Harvesting City Directories
City directories, similar to today’s phone books, recorded a listing of residents and businesses in a town or grouping of towns. But these directories provided more than a simple list of names. Occupations and often familial status were included. Many directories also contained separate street directories, where residents were listed a second time by street. These street directories offered a block by block listing of residents, enabling the modern reader to imagine what it might be like to walk around the town’s neighborhoods and business districts.
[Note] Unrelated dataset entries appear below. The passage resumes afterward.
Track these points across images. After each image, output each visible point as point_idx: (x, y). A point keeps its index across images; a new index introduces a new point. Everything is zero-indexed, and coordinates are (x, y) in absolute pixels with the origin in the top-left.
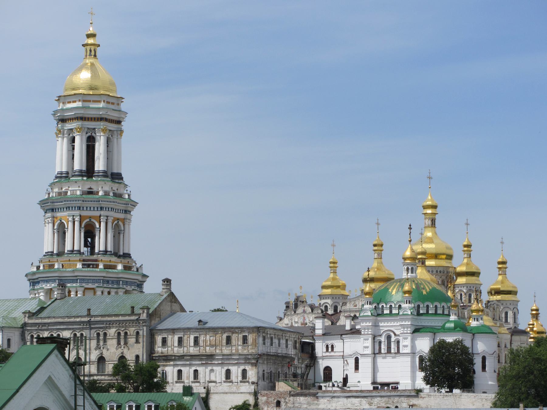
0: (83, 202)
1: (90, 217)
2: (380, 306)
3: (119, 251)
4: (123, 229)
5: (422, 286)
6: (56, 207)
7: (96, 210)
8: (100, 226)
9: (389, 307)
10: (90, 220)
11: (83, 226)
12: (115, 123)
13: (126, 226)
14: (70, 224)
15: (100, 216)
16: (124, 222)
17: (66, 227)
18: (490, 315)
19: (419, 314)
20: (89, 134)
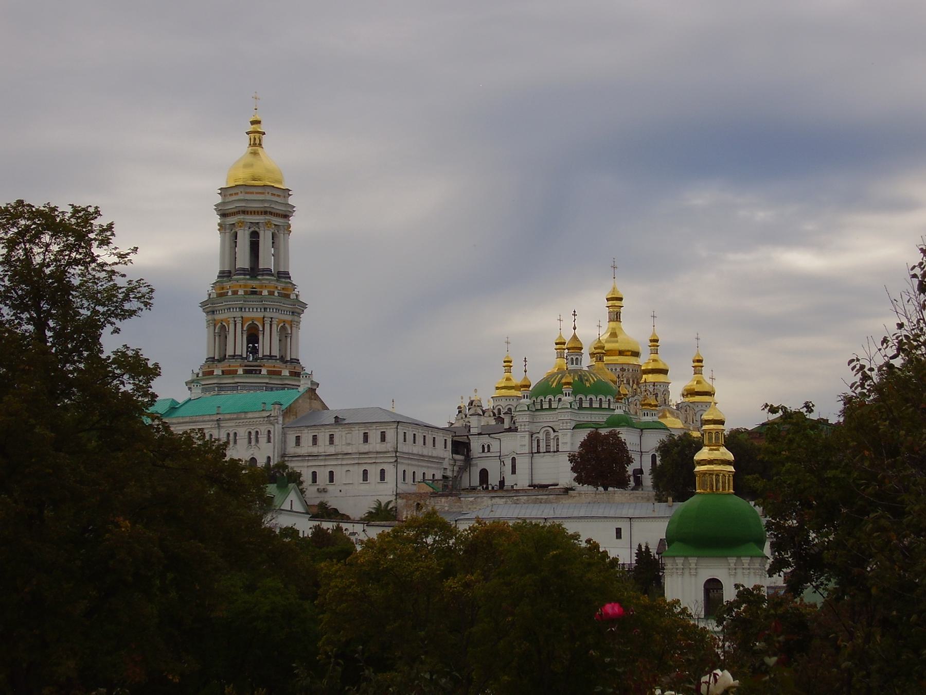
0: (244, 303)
1: (253, 319)
2: (539, 401)
3: (286, 356)
4: (290, 332)
5: (586, 378)
6: (216, 309)
7: (256, 310)
8: (264, 329)
9: (548, 400)
10: (253, 322)
11: (245, 329)
12: (282, 217)
13: (294, 329)
14: (232, 326)
15: (264, 318)
16: (291, 325)
17: (227, 330)
18: (680, 417)
19: (581, 408)
20: (252, 229)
While northern directories may have excluded non-white residents, southern publishers decidedly did not. These publishers recreated and reaffirmed Jim Crow segregation in their directories by demarcating race, either by segregating non-whites into separate listings, or by marking them as non-white with some sort of symbol, a * or “c” for instance. While this practice is incredibly cruel by today’s standards, the resulting directories nonetheless provide historians and demographers with a wealth of information.
There are many challenges to extracting the content from digitized city directories into usable output. For one, the optical character recognition (OCR) performed on the directories is limited; often the software cannot detect * or “c”, which are both critical indicators of race. Secondly, the OCR text output is typically a single text or XML file, which is not easily searchable. Finally, there is a lot of “noise” on a typical directory page; namely irrelevant information such as advertisements and headers. Advertisements can appear as print ads, or as text running vertically along the side of a page. There is rarely any consistency in their placement even within a single directory. On its own, a machine cannot discern relevant from “noisy” information, nor can it detect subtle nuances found in an inconsistent and unpredictable historical collection.
During the 2011-2012 academic year, the DIL created a parser to extract all of the entries from the general alphabetical listing of residents of Charlotte, NC in 1911. The entries were transformed into database fields, thereby facilitating search, enabling mapping and other visualization analytics.
Moving forward, we will work to extend our work harvesting one directory to be able to handle all North Carolina digitized directories. Crowd-sourcing will be employed to fill in gaps left by the parser and verify parsing accuracy. Once successful, we will generalize out to the national level, with the eventual intention of creating an interface for users to harvest city directories on their own.